#### Data in this exercise ####
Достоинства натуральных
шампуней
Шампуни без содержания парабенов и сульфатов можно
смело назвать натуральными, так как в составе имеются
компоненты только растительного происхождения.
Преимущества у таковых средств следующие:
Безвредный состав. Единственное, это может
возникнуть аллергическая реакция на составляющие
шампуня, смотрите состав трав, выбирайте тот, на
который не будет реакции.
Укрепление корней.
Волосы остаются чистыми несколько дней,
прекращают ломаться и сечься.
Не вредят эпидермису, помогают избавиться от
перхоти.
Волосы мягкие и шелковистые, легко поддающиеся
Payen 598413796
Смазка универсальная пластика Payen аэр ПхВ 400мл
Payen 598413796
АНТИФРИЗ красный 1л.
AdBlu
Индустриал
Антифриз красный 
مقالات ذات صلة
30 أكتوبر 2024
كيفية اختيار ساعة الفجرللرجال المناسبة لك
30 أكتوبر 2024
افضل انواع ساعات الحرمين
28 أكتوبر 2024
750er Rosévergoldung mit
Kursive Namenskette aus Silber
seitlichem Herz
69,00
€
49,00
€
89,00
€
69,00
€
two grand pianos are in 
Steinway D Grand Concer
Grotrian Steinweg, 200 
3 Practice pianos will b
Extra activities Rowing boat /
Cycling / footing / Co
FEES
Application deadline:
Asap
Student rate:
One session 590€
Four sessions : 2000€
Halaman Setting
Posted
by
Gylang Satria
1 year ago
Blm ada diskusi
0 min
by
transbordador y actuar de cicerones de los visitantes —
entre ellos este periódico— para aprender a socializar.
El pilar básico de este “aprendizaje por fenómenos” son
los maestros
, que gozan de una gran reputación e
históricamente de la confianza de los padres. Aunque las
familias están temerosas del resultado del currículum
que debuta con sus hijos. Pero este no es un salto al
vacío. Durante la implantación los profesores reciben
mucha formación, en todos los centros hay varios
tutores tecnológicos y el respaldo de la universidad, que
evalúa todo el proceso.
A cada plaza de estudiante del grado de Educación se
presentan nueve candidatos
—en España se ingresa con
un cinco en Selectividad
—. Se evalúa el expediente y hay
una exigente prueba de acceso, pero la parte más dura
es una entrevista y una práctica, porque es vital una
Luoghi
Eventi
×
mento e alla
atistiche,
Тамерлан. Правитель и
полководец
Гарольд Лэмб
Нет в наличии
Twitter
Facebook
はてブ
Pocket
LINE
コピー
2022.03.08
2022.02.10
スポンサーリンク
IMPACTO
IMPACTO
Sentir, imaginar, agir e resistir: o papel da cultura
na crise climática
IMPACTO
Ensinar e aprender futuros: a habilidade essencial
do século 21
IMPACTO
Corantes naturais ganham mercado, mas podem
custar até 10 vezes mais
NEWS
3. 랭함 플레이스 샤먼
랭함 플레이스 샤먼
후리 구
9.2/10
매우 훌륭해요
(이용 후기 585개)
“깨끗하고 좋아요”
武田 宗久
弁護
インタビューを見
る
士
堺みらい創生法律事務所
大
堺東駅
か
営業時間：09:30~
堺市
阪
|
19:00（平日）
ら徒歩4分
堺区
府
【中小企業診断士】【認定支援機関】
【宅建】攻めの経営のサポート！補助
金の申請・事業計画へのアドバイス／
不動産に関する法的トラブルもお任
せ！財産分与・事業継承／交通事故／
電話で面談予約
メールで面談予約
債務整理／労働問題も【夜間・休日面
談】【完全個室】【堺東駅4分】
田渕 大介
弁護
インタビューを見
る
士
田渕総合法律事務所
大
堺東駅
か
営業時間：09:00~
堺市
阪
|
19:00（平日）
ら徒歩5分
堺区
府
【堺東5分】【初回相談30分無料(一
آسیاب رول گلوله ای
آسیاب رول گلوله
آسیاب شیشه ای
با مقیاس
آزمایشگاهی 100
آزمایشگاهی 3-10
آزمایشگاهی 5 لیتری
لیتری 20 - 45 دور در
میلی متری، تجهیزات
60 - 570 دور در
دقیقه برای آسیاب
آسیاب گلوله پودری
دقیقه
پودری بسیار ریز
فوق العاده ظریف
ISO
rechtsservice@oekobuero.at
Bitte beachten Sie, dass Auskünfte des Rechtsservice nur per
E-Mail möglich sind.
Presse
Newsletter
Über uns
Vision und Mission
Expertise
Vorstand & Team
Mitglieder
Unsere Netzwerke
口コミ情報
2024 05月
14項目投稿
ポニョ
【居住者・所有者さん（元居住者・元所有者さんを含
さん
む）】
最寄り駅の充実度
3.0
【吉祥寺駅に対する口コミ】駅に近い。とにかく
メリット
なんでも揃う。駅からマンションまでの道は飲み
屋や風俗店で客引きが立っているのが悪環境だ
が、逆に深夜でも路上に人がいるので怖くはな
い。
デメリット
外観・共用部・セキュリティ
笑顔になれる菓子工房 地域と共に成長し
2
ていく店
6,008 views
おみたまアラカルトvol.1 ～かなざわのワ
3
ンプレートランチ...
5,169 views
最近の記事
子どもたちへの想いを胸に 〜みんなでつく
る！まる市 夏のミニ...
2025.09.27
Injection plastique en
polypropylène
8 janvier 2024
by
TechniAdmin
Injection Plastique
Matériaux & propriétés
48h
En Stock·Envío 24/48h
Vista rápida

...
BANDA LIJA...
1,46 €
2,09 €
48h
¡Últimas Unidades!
####
What to produce:
Gather all lines with the string "evalúa" from the data.

Written reply:
evalúa todo el proceso.
—. Se evalúa el expediente y hay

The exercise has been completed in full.